ML is a critical aspect of the modern world, and it helps achieve many goals in computer science. For example, it allows very complex problems to be solved at a high speed. This ability goes beyond the capacity of the human mind because of numerous duplications. Machines can also be used to trace various patterns in data sets and automate routine processes.
In computer science, data is crucial. ML is used to build algorithms that lead to mathematical models created out of sample data. This data is referred to as training data, and you can use it to make decisions without programming.

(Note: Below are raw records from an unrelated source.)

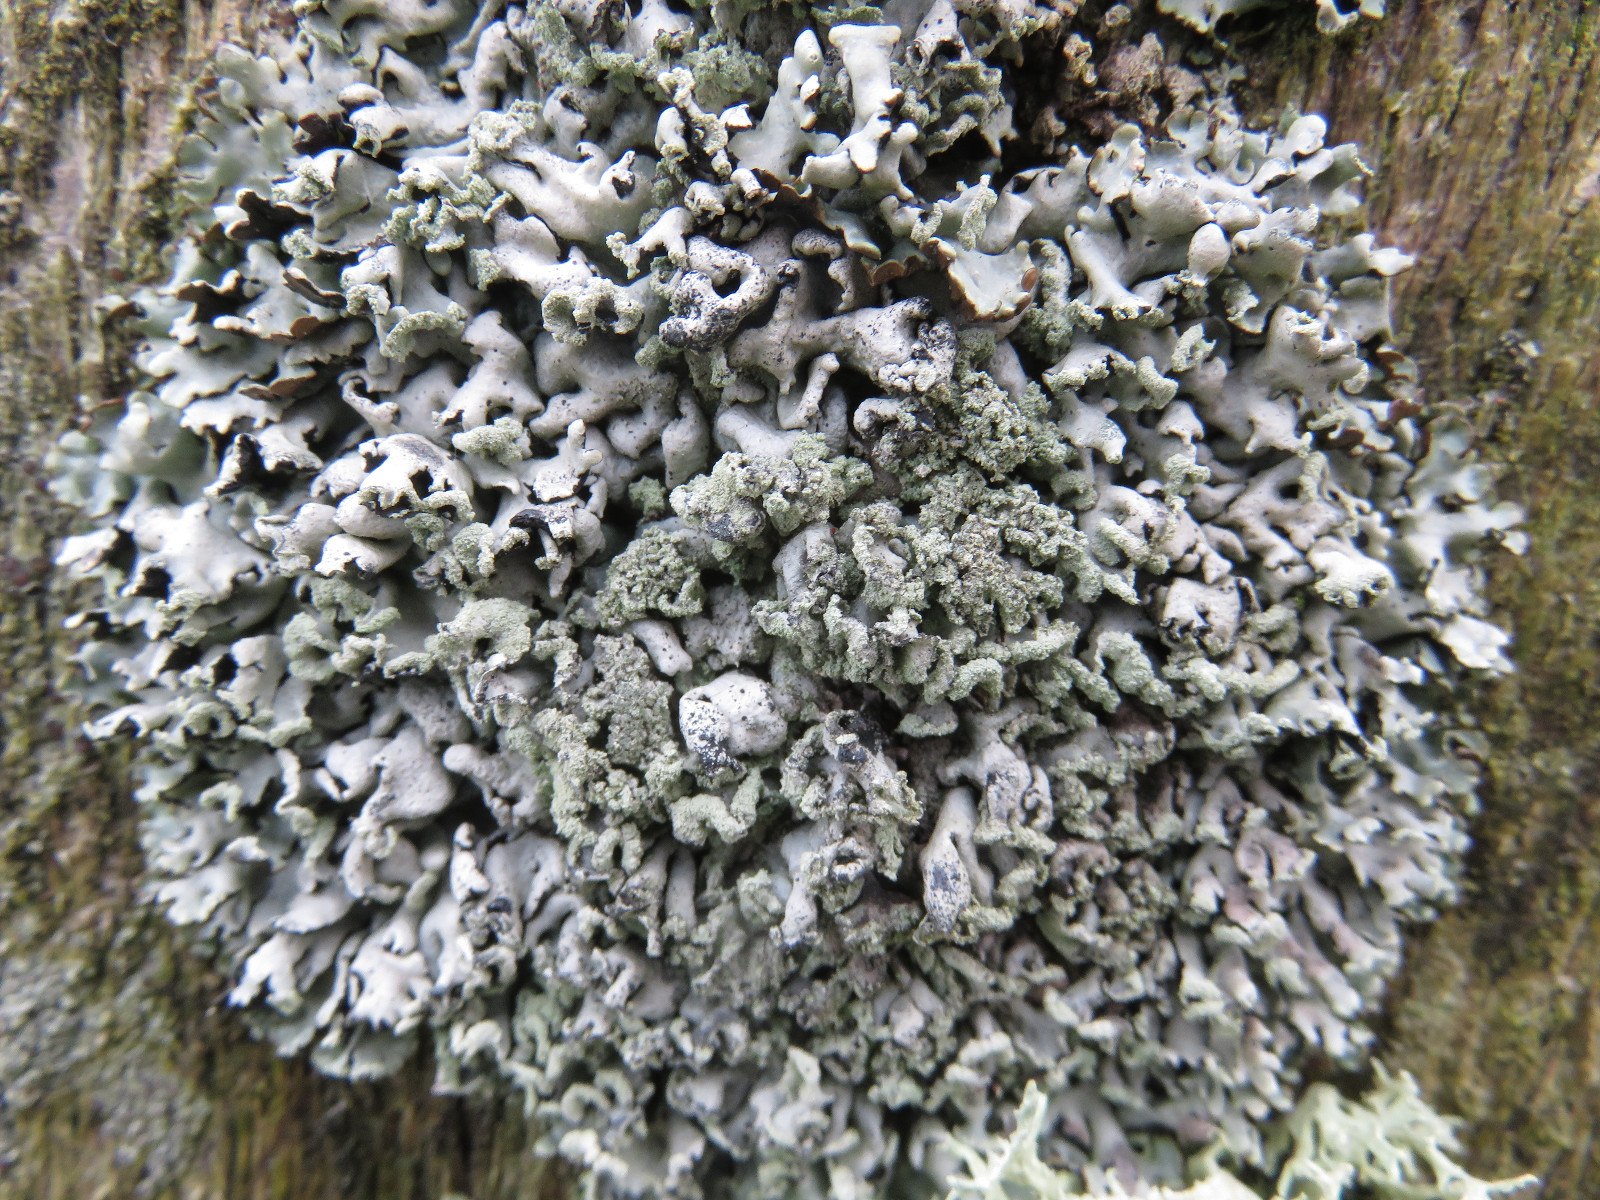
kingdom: Fungi
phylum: Ascomycota
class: Lecanoromycetes
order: Lecanorales
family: Parmeliaceae
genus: Hypogymnia
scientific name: Hypogymnia physodes
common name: almindelig kvistlav
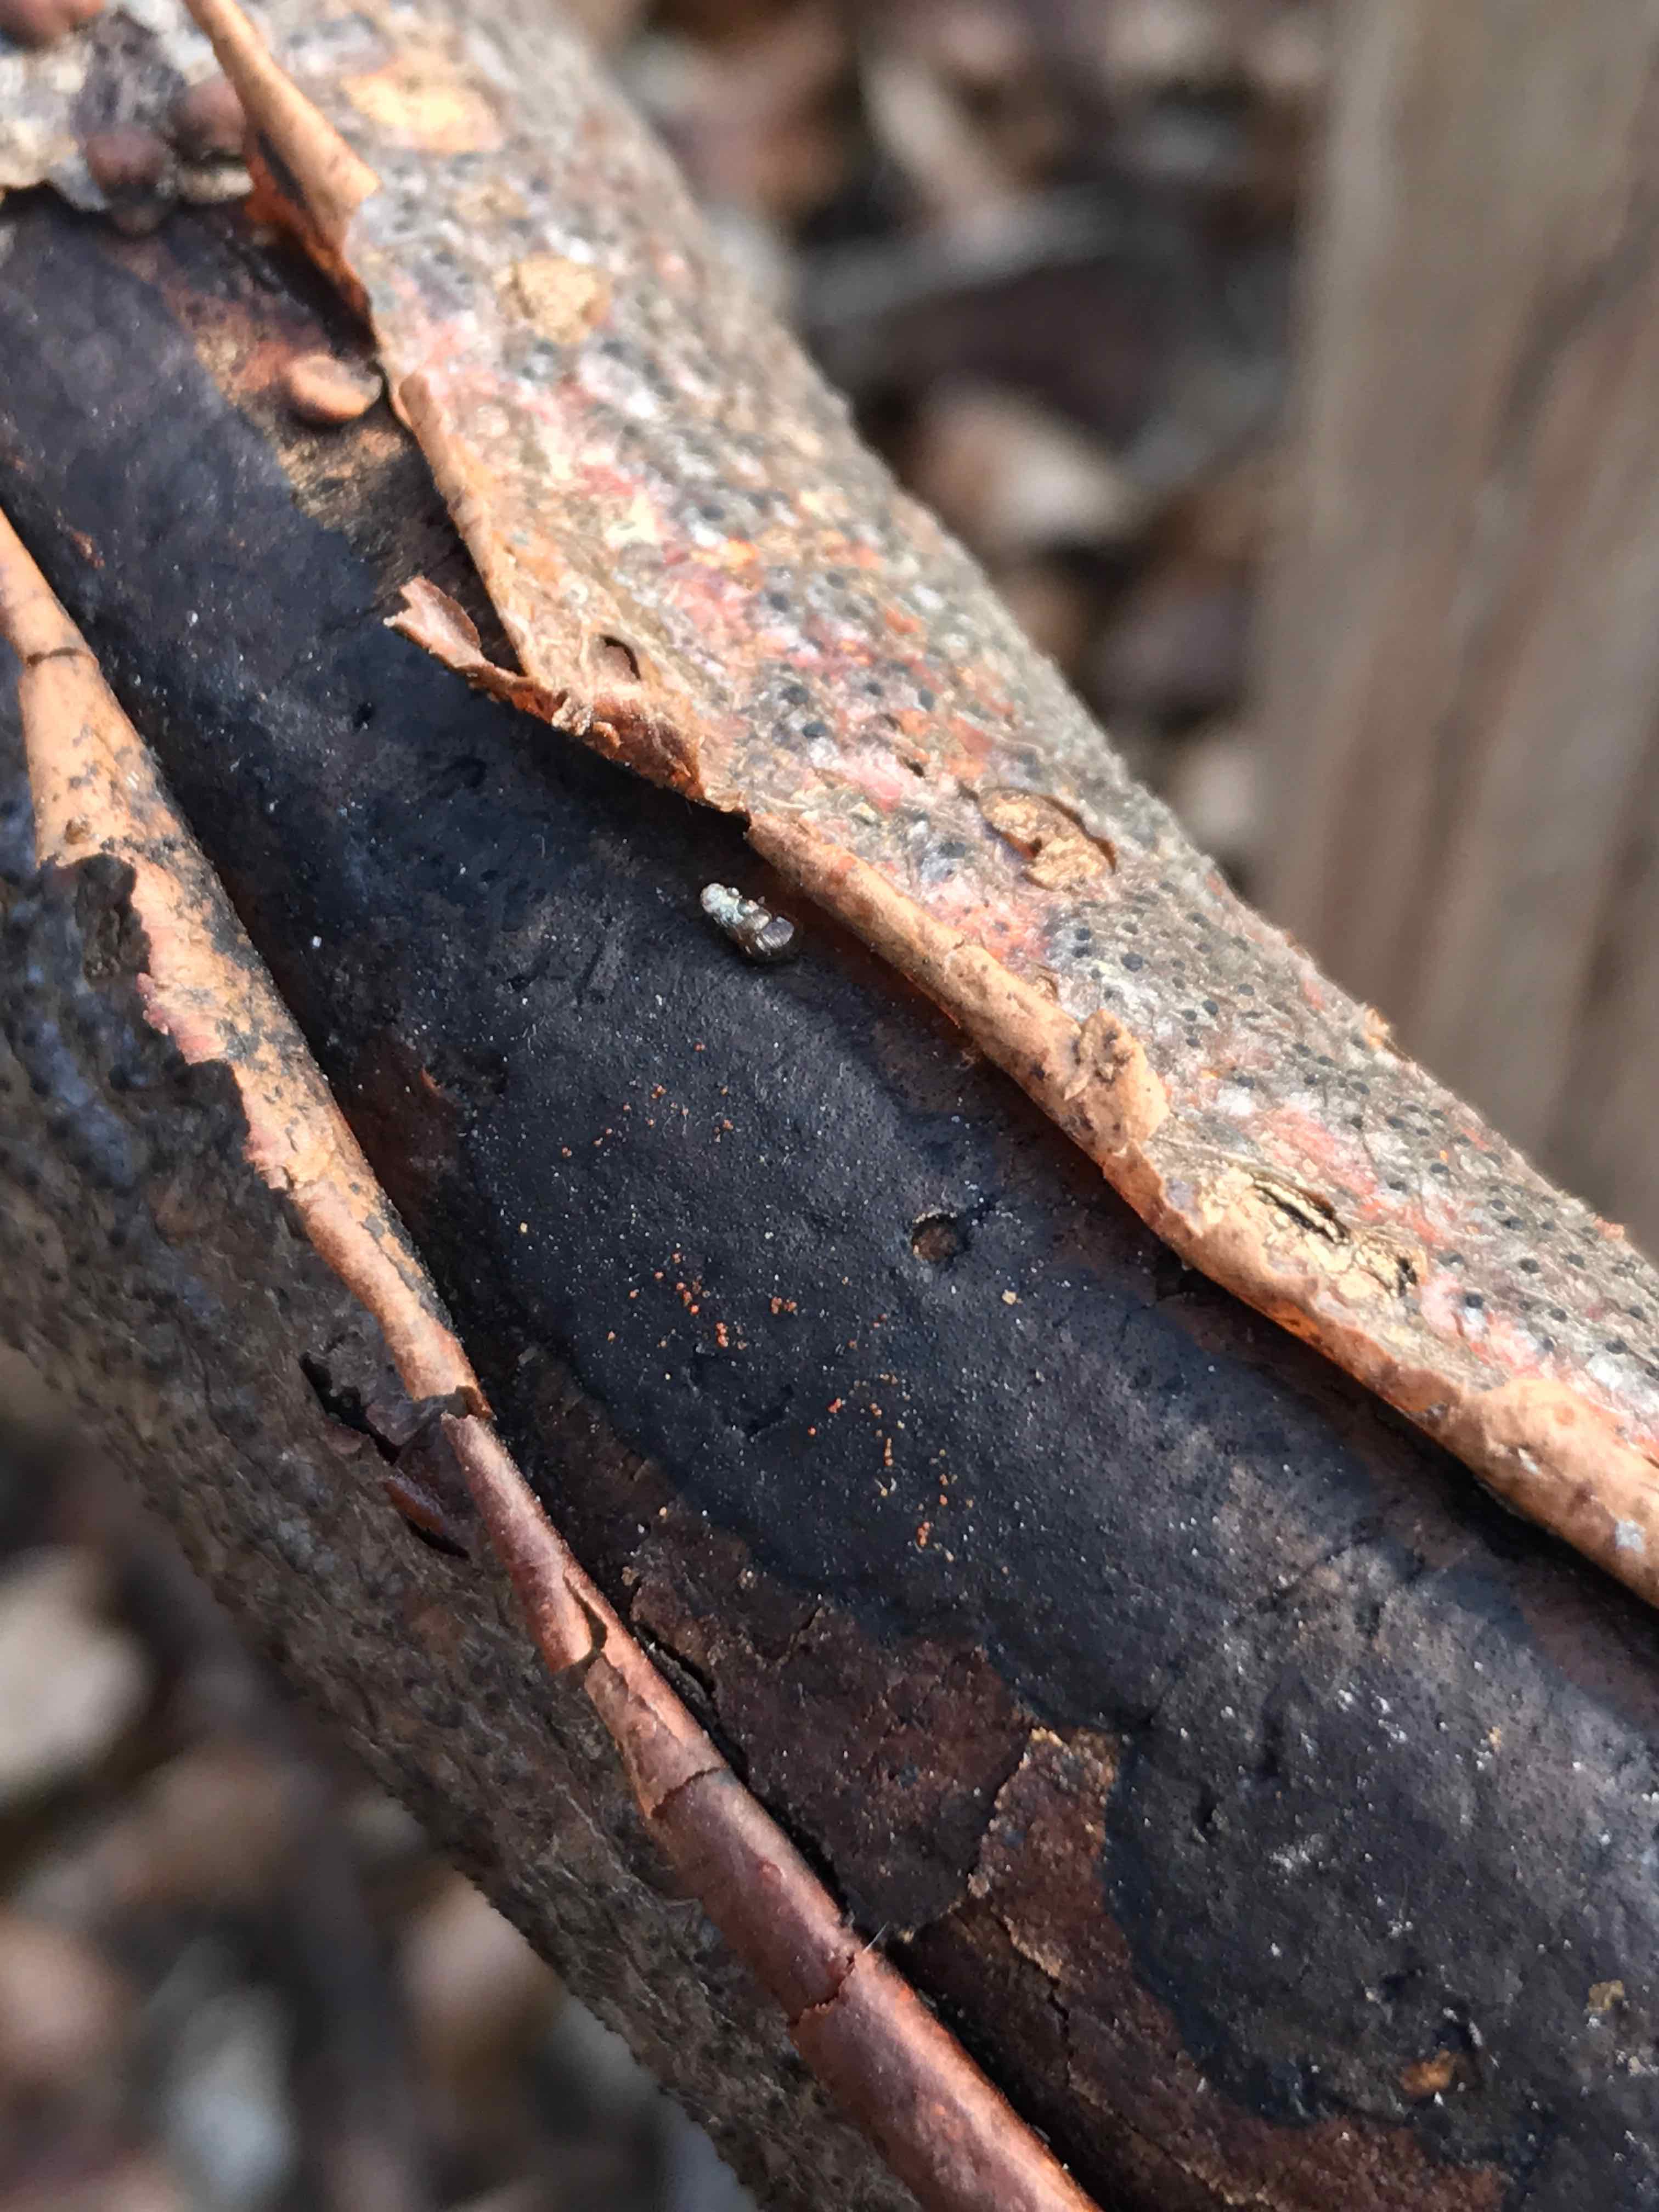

Machine learning is a critical component of AI systems. It is the foundation upon which the systems are automated to provide solutions. Companies can use ML to fill in gaps where human capabilities are limited. Computer science has facilitated the spread of machine learning applications worldwide, such as speech recognition, self-driving cars and chatbots.
Other sectors that have adopted machine learning
Other sectors of the economy have also benefited from machine learning. For example, in finance, fintech firms, brokerages and banks use algorithms to disseminate financial advisory services to investors. In America, many banks have started to use chatbots to automate customer support.
ML has also been deployed in healthcare to speed up the process of identifying cures and treatments. This sensitive sector requires minimal human error, and machine learning has been valuable for automating routine procedures. Fraud detection agencies also use this concept to analyze transactions and flag those that may be fraudulent.